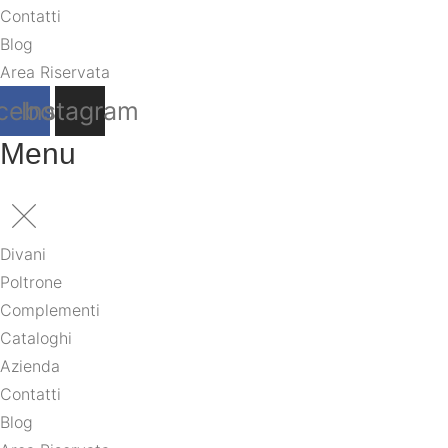
Contatti
Blog
Area Riservata
cebook
Instagram
Menu
Divani
Poltrone
Complementi
Cataloghi
Azienda
Contatti
Blog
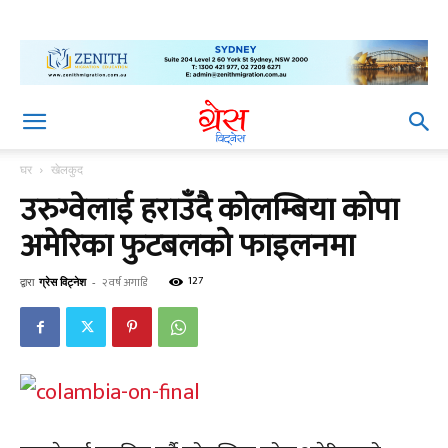
घर
खेलकुद
उरुग्वेलाई हराउँदै कोलम्बिया कोपा
अमेरिका फुटबलको फाइलनमा
127
द्वारा
ग्रेस विट्नेश
-
२ वर्ष अगाडि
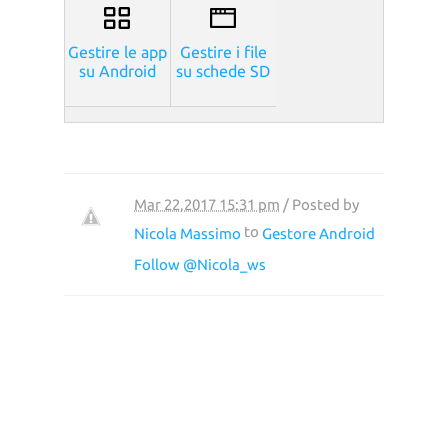
Gestire le app
Gestire i file
su Android
su schede SD
Mar 22,2017 15:31 pm
/ Posted by
to
Nicola Massimo
Gestore Android
Follow @Nicola_ws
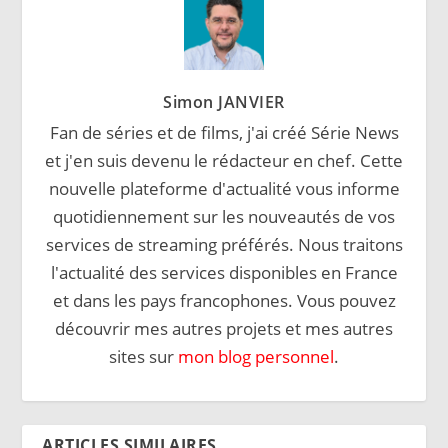
Simon JANVIER
Fan de séries et de films, j'ai créé Série News
et j'en suis devenu le rédacteur en chef. Cette
nouvelle plateforme d'actualité vous informe
quotidiennement sur les nouveautés de vos
services de streaming préférés. Nous traitons
l'actualité des services disponibles en France
et dans les pays francophones. Vous pouvez
découvrir mes autres projets et mes autres
sites sur
mon blog personnel
.
ARTICLES SIMILAIRES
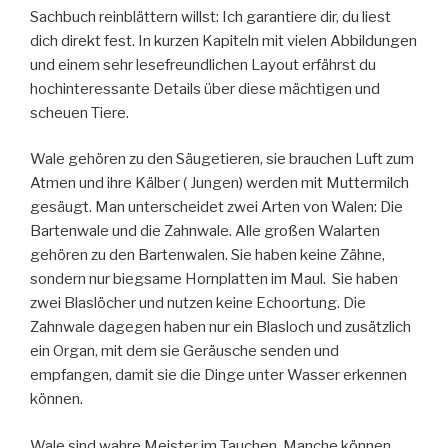
Sachbuch reinblättern willst: Ich garantiere dir, du liest
dich direkt fest. In kurzen Kapiteln mit vielen Abbildungen
und einem sehr lesefreundlichen Layout erfährst du
hochinteressante Details über diese mächtigen und
scheuen Tiere.
Wale gehören zu den Säugetieren, sie brauchen Luft zum
Atmen und ihre Kälber ( Jungen) werden mit Muttermilch
gesäugt. Man unterscheidet zwei Arten von Walen: Die
Bartenwale und die Zahnwale. Alle großen Walarten
gehören zu den Bartenwalen. Sie haben keine Zähne,
sondern nur biegsame Hornplatten im Maul. Sie haben
zwei Blaslöcher und nutzen keine Echoortung. Die
Zahnwale dagegen haben nur ein Blasloch und zusätzlich
ein Organ, mit dem sie Geräusche senden und
empfangen, damit sie die Dinge unter Wasser erkennen
können.
Wale sind wahre Meister im Tauchen. Manche können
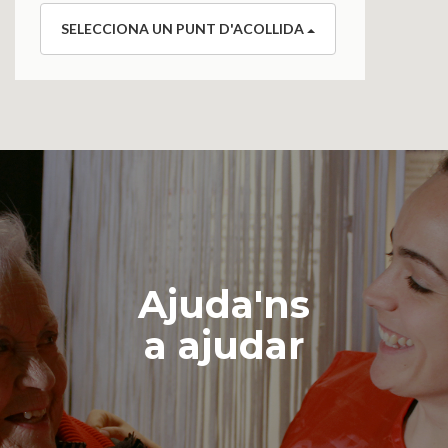
SELECCIONA UN PUNT D'ACOLLIDA
Ajuda'ns
a ajudar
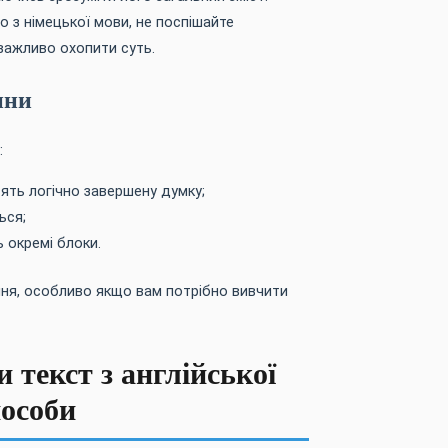
о з німецької мови, не поспішайте
важливо охопити суть.
ини
:
тять логічно завершену думку;
ься;
ь окремі блоки.
ня, особливо якщо вам потрібно вивчити
 текст з англійської
пособи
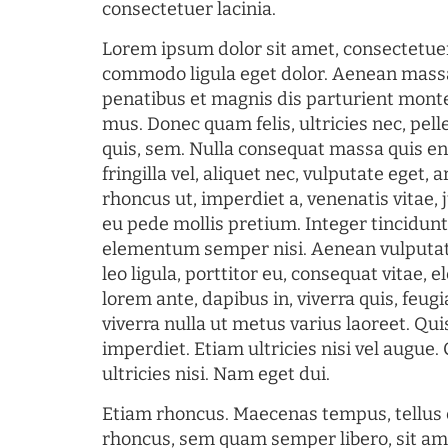
consectetuer lacinia.
Lorem ipsum dolor sit amet, consectetuer
commodo ligula eget dolor. Aenean mass
penatibus et magnis dis parturient monte
mus. Donec quam felis, ultricies nec, pel
quis, sem. Nulla consequat massa quis en
fringilla vel, aliquet nec, vulputate eget, a
rhoncus ut, imperdiet a, venenatis vitae, 
eu pede mollis pretium. Integer tincidun
elementum semper nisi. Aenean vulputate
leo ligula, porttitor eu, consequat vitae, 
lorem ante, dapibus in, viverra quis, feugia
viverra nulla ut metus varius laoreet. Q
imperdiet. Etiam ultricies nisi vel augue
ultricies nisi. Nam eget dui.
Etiam rhoncus. Maecenas tempus, tellu
rhoncus, sem quam semper libero, sit am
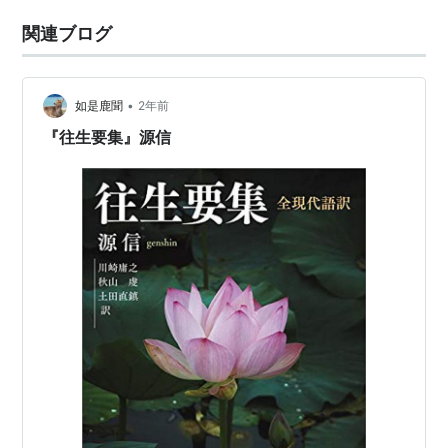
関連ブログ
•
如是鹿聞
2年前
『往生要集』源信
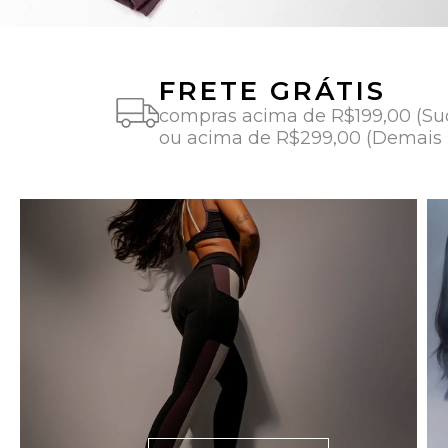
FRETE GRÁTIS
compras acima de R$199,00 (Su
ou acima de R$299,00 (Demais 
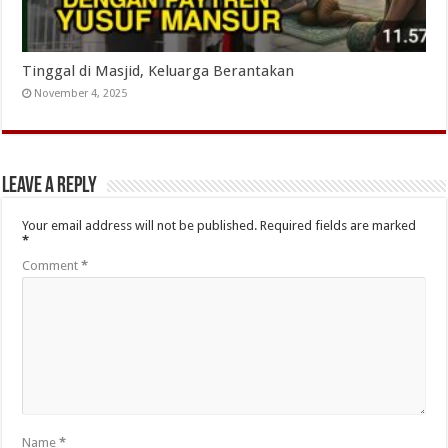
Tinggal di Masjid, Keluarga Berantakan
November 4, 2025
Leave a Reply
Your email address will not be published.
Required fields are marked
*
Comment
*
Name
*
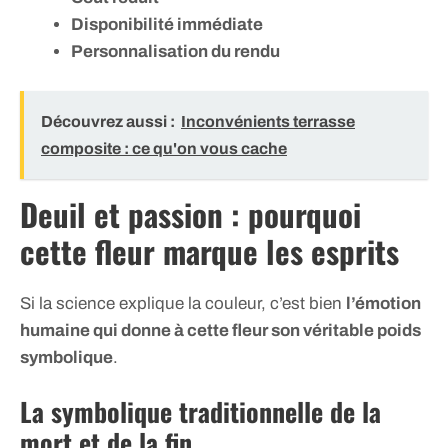
Disponibilité immédiate
Personnalisation du rendu
Découvrez aussi :
Inconvénients terrasse
composite : ce qu'on vous cache
Deuil et passion : pourquoi
cette fleur marque les esprits
Si la science explique la couleur, c’est bien
l’émotion
humaine qui donne à cette fleur son véritable poids
symbolique
.
La symbolique traditionnelle de la
mort et de la fin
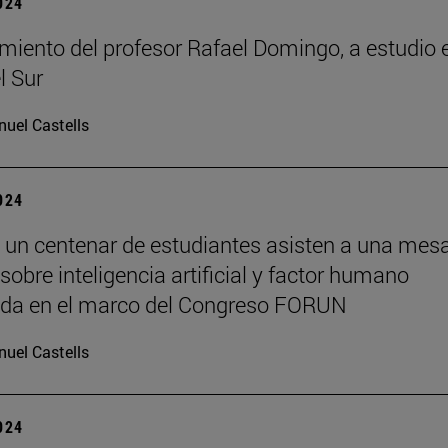
2024
miento del profesor Rafael Domingo, a estudio 
l Sur
uel Castells
2024
 un centenar de estudiantes asisten a una mes
sobre inteligencia artificial y factor humano
ada en el marco del Congreso FORUN
uel Castells
2024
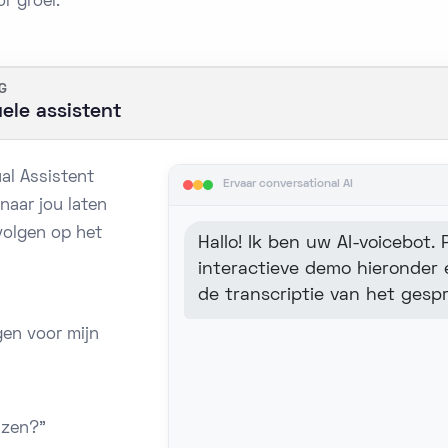
r groei.
G
ele assistent
ual Assistent
Ervaar conversational AI
 naar jou laten
 volgen op het
Hallo! Ik ben uw AI-voicebot.
interactieve demo hieronder 
de transcriptie van het gespre
en voor mijn
jzen?"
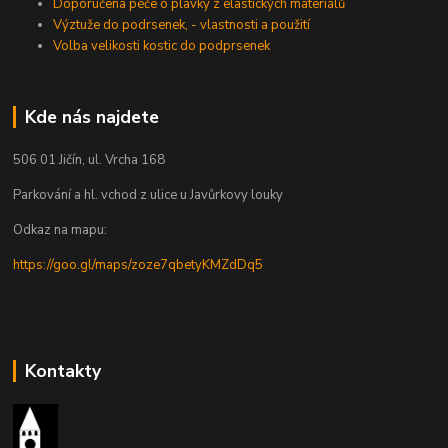
Doporučená péče o plavky z elastických materiálů
Výztuže do podrsenek, - vlastnosti a použití
Volba velikosti kostic do podprsenek
Kde nás najdete
506 01 Jičín, ul. Vrcha 168
Parkování a hl. vchod z ulice u Javůrkovy louky
Odkaz na mapu:
https://goo.gl/maps/zoze7qbetyKMZdDq5
Kontakty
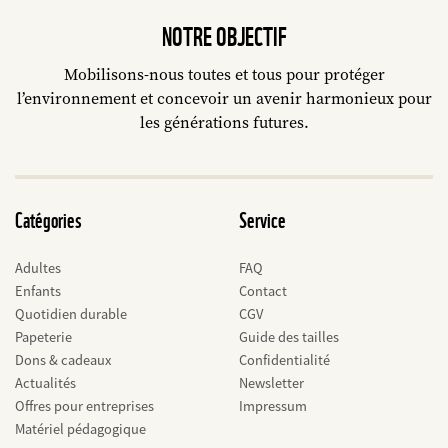
NOTRE OBJECTIF
Mobilisons-nous toutes et tous pour protéger
l’environnement et concevoir un avenir harmonieux pour
les générations futures.
Catégories
Service
Adultes
FAQ
Enfants
Contact
Quotidien durable
CGV
Papeterie
Guide des tailles
Dons & cadeaux
Confidentialité
Actualités
Newsletter
Offres pour entreprises
Impressum
Matériel pédagogique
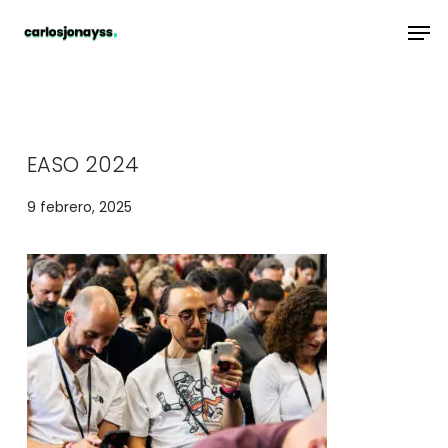
Skip
Men
to
main
content
EASO 2024
9 febrero, 2025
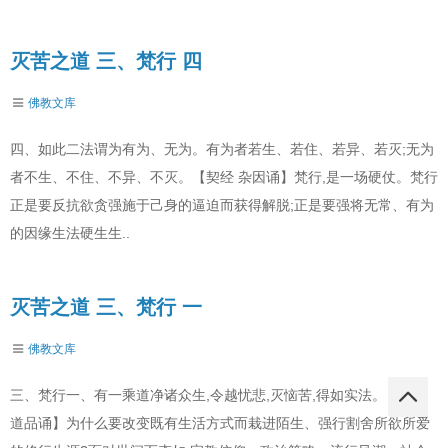
灭苦之道 三、梵行 四
佛教文库
四、如此二法谓为有为、无为。有为者若生、若住、若异、若灭;无为
者不生、不住、不异、不灭。【契经 杂因诵】梵行,是一场硬仗。梵行
正是要反抗欲贪强施于己身的逼迫而获得解脱;正是要强将无常、有为
的因缘生法硬生生..
灭苦之道 三、梵行 一
佛教文库
三、梵行一、有一乘道净诸众生,令越忧悲,灭恼苦,得如实法。【契经
道品诵】为什么要改变既有生活方式而栽进陌生、强行割舍所欲所爱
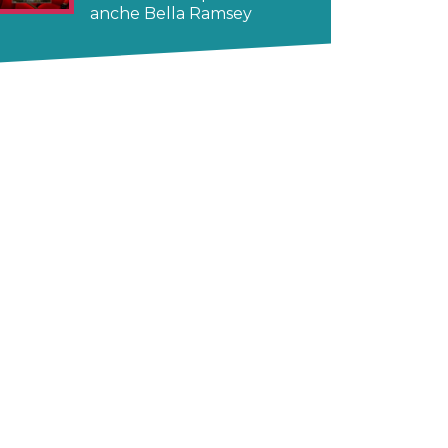
anche Bella Ramsey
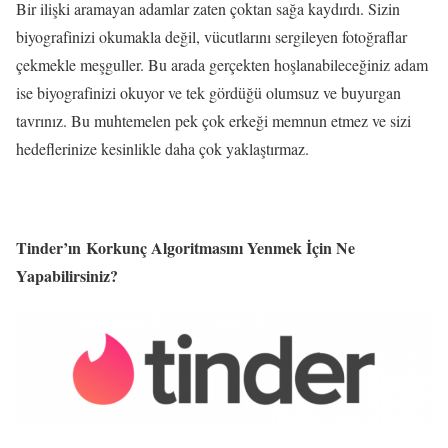
Bir ilişki aramayan adamlar zaten çoktan sağa kaydırdı. Sizin
biyografinizi okumakla değil, vücutlarını sergileyen fotoğraflar
çekmekle meşguller. Bu arada gerçekten hoşlanabileceğiniz adam
ise biyografinizi okuyor ve tek gördüğü olumsuz ve buyurgan
tavrınız. Bu muhtemelen pek çok erkeği memnun etmez ve sizi
hedeflerinize kesinlikle daha çok yaklaştırmaz.
Tinder’ın Korkunç Algoritmasını Yenmek İçin Ne
Yapabilirsiniz?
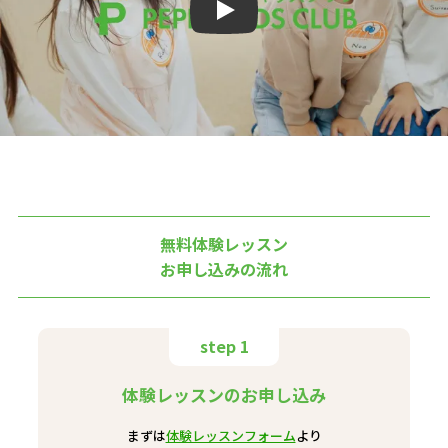
Play
無料体験レッスン
お申し込みの流れ
step 1
体験レッスンのお申し込み
まずは
体験レッスンフォーム
より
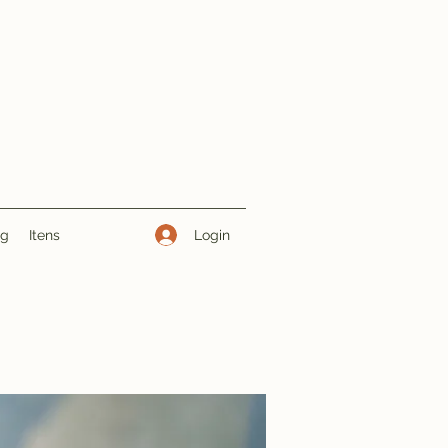
Login
ng
Itens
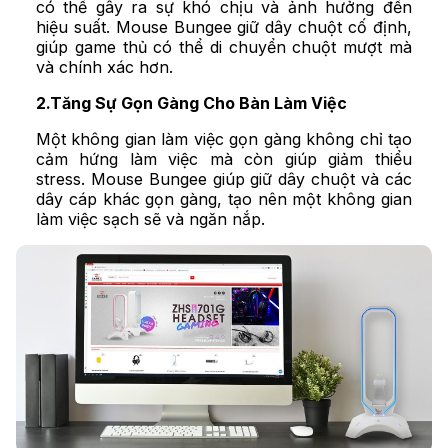
có thể gây ra sự khó chịu và ảnh hưởng đến
hiệu suất. Mouse Bungee giữ dây chuột cố định,
giúp game thủ có thể di chuyển chuột mượt mà
và chính xác hơn.
2.Tăng Sự Gọn Gàng Cho Bàn Làm Việc
Một không gian làm việc gọn gàng không chỉ tạo
cảm hứng làm việc mà còn giúp giảm thiểu
stress. Mouse Bungee giúp giữ dây chuột và các
dây cáp khác gọn gàng, tạo nên một không gian
làm việc sạch sẽ và ngăn nắp.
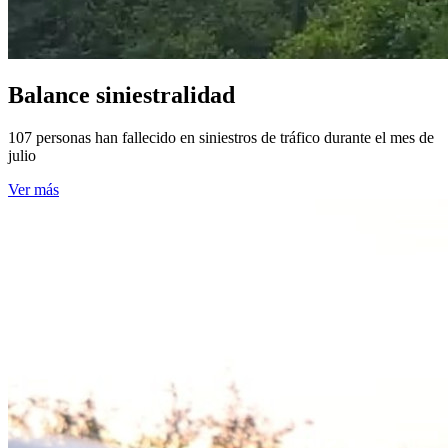
Balance siniestralidad
107 personas han fallecido en siniestros de tráfico durante el mes de
julio
Ver más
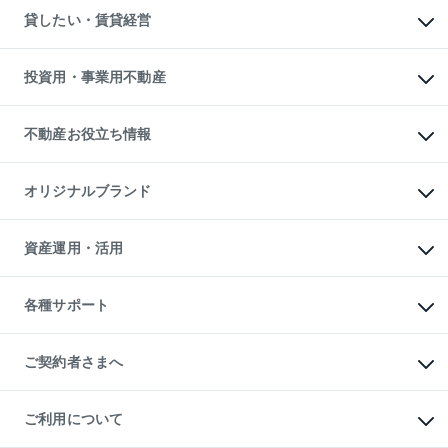
不動産売却について
注目キーワード物件特集
オフィス・店舗の賃貸
貸したい・賃貸経営
不動産査定について
購入ガイド
借りるときの流れ
売却サービス
借りるガイド
不動産売却の流れ
無料賃料査定
多言語対応
不動産買換えの流れ
マンション賃料データ
投資用・事業用不動産
売却ガイド
賃貸管理プラン
English
繁体中文
簡体中文
リロケーションについて
投資用不動産
貸すときの流れ
事業用不動産
不動産お役立ち情報
貸すガイド
マンション投資
投資用マンション
不動産AIアドバイザー Tellus Talk
マンション一棟
マンションライブラリー
オリジナルブランド
アパート経営
人気マンションランキング
アパート投資用物件
暮らしに役立つ不動産メディア

収益物件
当社売主リノベーションマンション
「Lnote」
ビル購入（ビル一棟）
一棟リノベーションマンション

資産運用・活用
不動産相場・不動産価格情報
投資用不動産の売却査定
L`GENTE（ルジェンテ）
不動産売却FAQ
事業用不動産の売却査定
区分リノベーションマンション

不動産コラム・ニュース
等価交換事業
海外不動産
Lideas（リディアス）
不動産用語集
不動産M&A
各種サポート
投資用一棟レジデンスWELL

不動産なんでもネット相談室
アセットマネジメント・出資
SQUARE（ウェルスクエア）
住まいの税金
不動産小口投資

シニア向けサポート
物件一括検索（購入＆賃貸）
LEGACIA（レガシア）
相続サポート
ご契約者さまへ
リフォームサポート
ご契約者さまサポートメニュー
ご紹介・再契約特典
ご利用について
入居者様専用-各種ご案内（賃貸）
東急こすもす会「こすもすWeb」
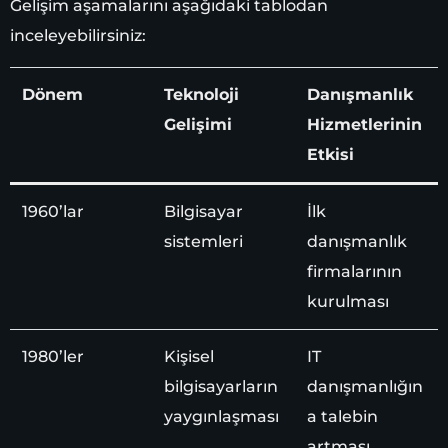
Gelişim aşamalarını aşağıdaki tablodan
inceleyebilirsiniz:
Dönem
Teknoloji
Danışmanlık
Gelişimi
Hizmetlerinin
Etkisi
1960’lar
Bilgisayar
İlk
sistemleri
danışmanlık
firmalarının
kurulması
1980’ler
Kişisel
IT
bilgisayarların
danışmanlığın
yaygınlaşması
a talebin
artması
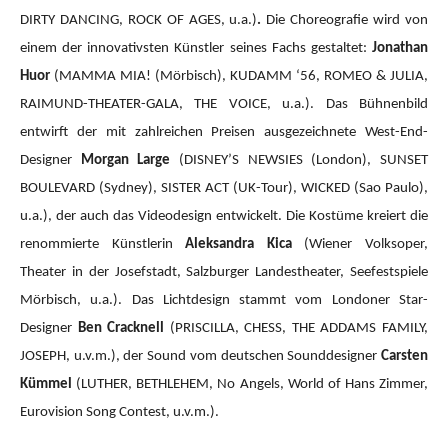
DIRTY DANCING, ROCK OF AGES, u.a.)
.
Die Choreografie wird von
einem der innovativsten Künstler seines Fachs gestaltet:
Jonathan
Huor
(MAMMA MIA!
(Mörbisch), KUDAMM ‘56, ROMEO & JULIA,
RAIMUND-THEATER-GALA, THE VOICE, u.a.).
Das Bühnenbild
entwirft der mit zahlreichen Preisen ausgezeichnete West-End-
Designer
Morgan Large
(DISNEY’S NEWSIES (London), SUNSET
BOULEVARD (Sydney), SISTER ACT (UK-Tour), WICKED (Sao Paulo),
u.a.), der auch das Videodesign entwickelt. Die Kostüme kreiert die
renommierte Künstlerin
Aleksandra Kica
(Wiener Volksoper,
Theater in der Josefstadt, Salzburger Landestheater, Seefestspiele
Mörbisch, u.a.). Das Lichtdesign stammt vom Londoner Star-
Designer
Ben Cracknell
(PRISCILLA, CHESS, THE ADDAMS FAMILY,
JOSEPH, u.v.m.), der Sound vom deutschen Sounddesigner
Carsten
Kümmel
(LUTHER, BETHLEHEM, No Angels, World of Hans Zimmer,
Eurovision Song Contest, u.v.m.).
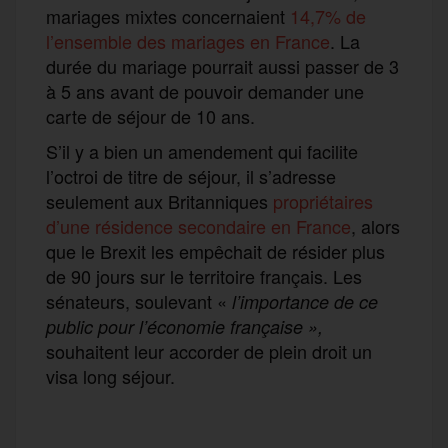
mariages mixtes concernaient
14,7% de
l’ensemble des mariages en France
. La
durée du mariage pourrait aussi passer de 3
à 5 ans avant de pouvoir demander une
carte de séjour de 10 ans.
S’il y a bien un amendement qui facilite
l’octroi de titre de séjour, il s’adresse
seulement aux Britanniques
propriétaires
d’une résidence secondaire en France
, alors
que le Brexit les empêchait de résider plus
de 90 jours sur le territoire français. Les
sénateurs, soulevant «
l’importance de ce
public pour l’économie française »,
souhaitent leur accorder de plein droit un
visa long séjour.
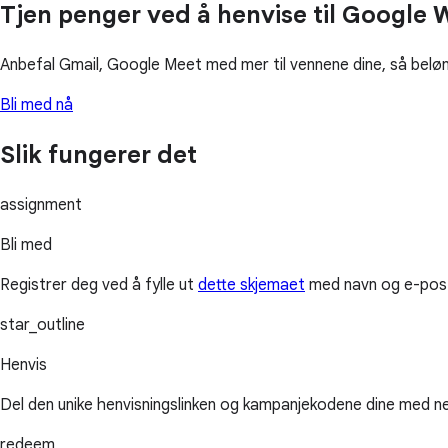
Tjen penger ved å henvise til Google
Anbefal Gmail, Google Meet med mer til vennene dine, så belønn
Bli med nå
Slik fungerer det
assignment
Bli med
Registrer deg ved å fylle ut
dette skjemaet
med navn og e-pos
star_outline
Henvis
Del den unike henvisningslinken og kampanjekodene dine med net
redeem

•••

- [Instructions for the task]:
Copy the lines of the material from its very start through the line that contains "ARTICLES SIMILAIRES", keeping each one unchanged and including that last line. Leave the pictures out.

- [The completed task]:
Contatti
Blog
Area Riservata
cebook
Instagram
Menu
Divani
Poltrone
Complementi
Cataloghi
Azienda
Contatti
Blog
घर
खेलकुद
उरुग्वेलाई हराउँदै कोलम्बिया कोपा
अमेरिका फुटबलको फाइलनमा
127
द्वारा
ग्रेस विट्नेश
-
२ वर्ष अगाडि
Gestire le app
Gestire i file
su Android
su schede SD
Mar 22,2017 15:31 pm
/ Posted by
to
Nicola Massimo
Gestore Android
Follow @Nicola_ws
Simon JANVIER
Fan de séries et de films, j'ai créé Série News
et j'en suis devenu le rédacteur en chef. Cette
nouvelle plateforme d'actualité vous informe
quotidiennement sur les nouveautés de vos
services de streaming préférés. Nous traitons
l'actualité des services disponibles en France
et dans les pays francophones. Vous pouvez
découvrir mes autres projets et mes autres
sites sur
mon blog personnel
.
ARTICLES SIMILAIRES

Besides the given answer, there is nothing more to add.